Bank of America is expected to tweak the language of its environmental and social risk policy and lift restrictions on lending to gun makers and parts of the energy sector.
At issue is a sentence published in the June 2022 version of the bank’s Environmental and Social Risk Policy Framework that reads: “Based on the proper application of our risk framework and enhanced due diligence, the Bank has determined that it is not currently able to engage in the following activities.”
This sentence is the end of a paragraph that separates two “business restrictions” in Bank of America’s 2022 Framework. The top restrictions above this paragraph cover activities such as bribery, child labor, human trafficking and illegal deforestation. Below the paragraph on “things the bank cannot engage in,” the bank lists restrictions on payday lending, firearms financing, private prison financing and oil- and coal-related energy processing.
But the term “not available” does not appear in Bank of America’s risk framework, which was updated in December.
Instead, it essentially reads: “Accordingly, any customer relationships or transactions relating to the following areas must undergo an enhanced due diligence process and be escalated to the applicable business unit’s highest level risk review body for a decision.”
This move can be interpreted as changing the issue of lending firearms from a “non-negotiable no” to “let’s ask for legal permission.”
The bank declined to provide details about what the risk assessment would include, according to the New York Times.
To further separate things like human trafficking (listed as a “business restriction”) from firearms and fossil fuels, the bank inserted a new subheading in its updated framework: “business escalation.”
Subtle changes to Bank of America’s risk framework[send] “This is a very bad sign,” Lucy Pinson, director of Reclaim Finance, a nonprofit that scrutinizes the climate strategies of fossil fuel companies, told The New York Times.
But Drew Stevenson, a professor at South Texas College of Law, told Bloomberg on Friday that the changes “may be more of a workaround than a true change in banks’ thinking.”
Bank of America Risk Framework 2019 The company described funding certain firearms manufacturers as “contrary to our values, business principles and code of conduct.”
Bank of America agreed to stop lending to certain gun manufacturers after the 2018 mass shooting at a Parkland, Florida, high school left 17 students and staff dead.

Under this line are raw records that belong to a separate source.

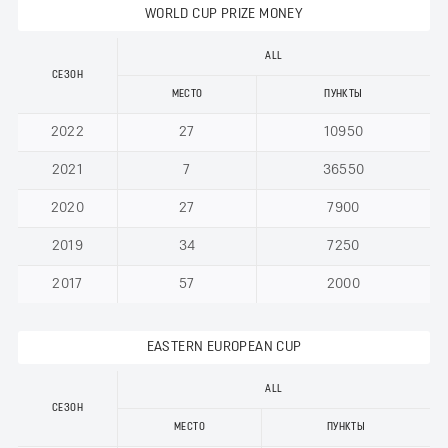
WORLD CUP PRIZE MONEY
ALL
СЕЗОН
МЕСТО
ПУНКТЫ
2022
27
10950
2021
7
36550
2020
27
7900
2019
34
7250
2017
57
2000
EASTERN EUROPEAN CUP
ALL
СЕЗОН
МЕСТО
ПУНКТЫ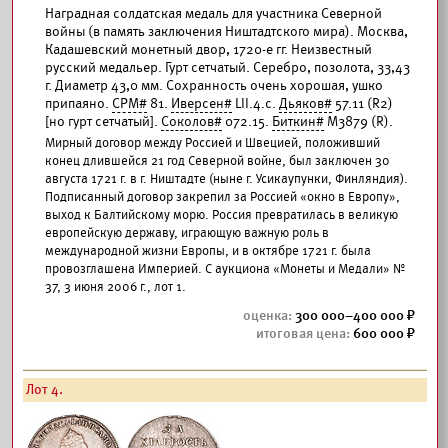
Наградная солдатская медаль для участника Северной
войны (в память заключения Ништадтского мира). Москва,
Кадашевский монетный двор, 1720-е гг. Неизвестный
русский медальер. Гурт сетчатый. Серебро, позолота, 33,43
г. Диаметр 43,0 мм. Сохранность очень хорошая, ушко
припаяно.
СРМ#
81.
Иверсен#
LII.4.c.
Дьяков#
57.11 (R2)
[но гурт сетчатый].
Соколов#
072.15.
Биткин#
М3879 (R).
Мирный договор между Россией и Швецией, положивший
конец длившейся 21 год Северной войне, был заключен 30
августа 1721 г. в г. Ништадте (ныне г. Усикаупунки, Финляндия).
Подписанный договор закрепил за Россией «окно в Европу»,
выход к Балтийскому морю. Россия превратилась в великую
европейскую державу, играющую важную роль в
международной жизни Европы, и в октябре 1721 г. была
провозглашена Империей. С аукциона «Монеты и Медали» №
37, 3 июня 2006 г., лот 1.
300 000–400 000
600 000
Лот 4.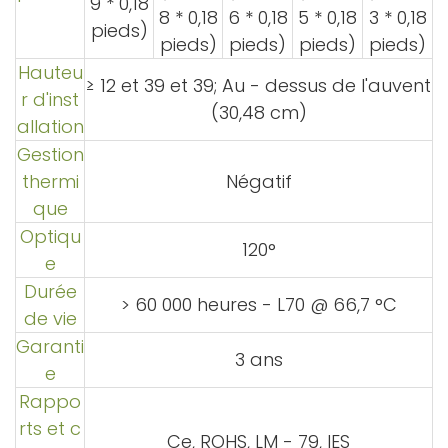
9 * 0,18
8 * 0,18
6 * 0,18
5 * 0,18
3 * 0,18
pieds)
pieds)
pieds)
pieds)
pieds)
Hauteu
≥ 12 et 39 et 39; Au - dessus de l'auvent
r d'inst
(30,48 cm)
allation
Gestion
thermi
Négatif
que
Optiqu
120°
e
Durée
> 60 000 heures
- L70 @ 66,7 °C
de vie
Garanti
3 ans
e
Rappo
rts et c
Ce, ROHS, LM - 79, IES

“It is not our intention to lend these military-type firearms to the civilian market,” Anne Finucane, then deputy governor of the bank, said at the time.
Finucane then said the bank had engaged in “intense discussions” with “a handful of manufacturers,” according to The New York Times. He said manufacturers’ reactions to the bank’s change of policy had been “mixed.”
But six years later, some states, including Parkland’s, have fought back against banks that have chosen to scale back or reduce loans for conscientious reasons.
Florida has divested about $2 billion in assets from BlackRock in 2022, making it by far the biggest target in a Republican-led state campaign against environmental, social and governance policies that would restrict lending.
Bank of America Paused The company suspended its public finance activities in Texas in 2021 after the state passed a law targeting banks that restricted lending to firearms-related companies.
The following year, the state The U.S. government added BlackRock and nine other financial institutions, mostly European, to a list of companies boycotting the fossil fuel sector. The move would require state pension funds to divest from companies on the list. The list has expanded over the past two years, but does not yet include any U.S. companies other than BlackRock.
Meanwhile, Bank of America has re-entered the Texas municipal bond market and is quickly solidifying its position.
Bank of America has underwritten about $1.1 billion in Texas municipal bond transactions in 2024, Bloomberg reported, up sharply from about $278 million in the same period last year. That makes Bank of America the eighth-largest deal manager in Texas. It was ranked 18th in 2023, the news agency reported.
With the re-entry, banks are facing questions. Bank of America was one of eight banks that received a letter from the Texas attorney general in November asking about partnering with the Net Zero Climate Alliance.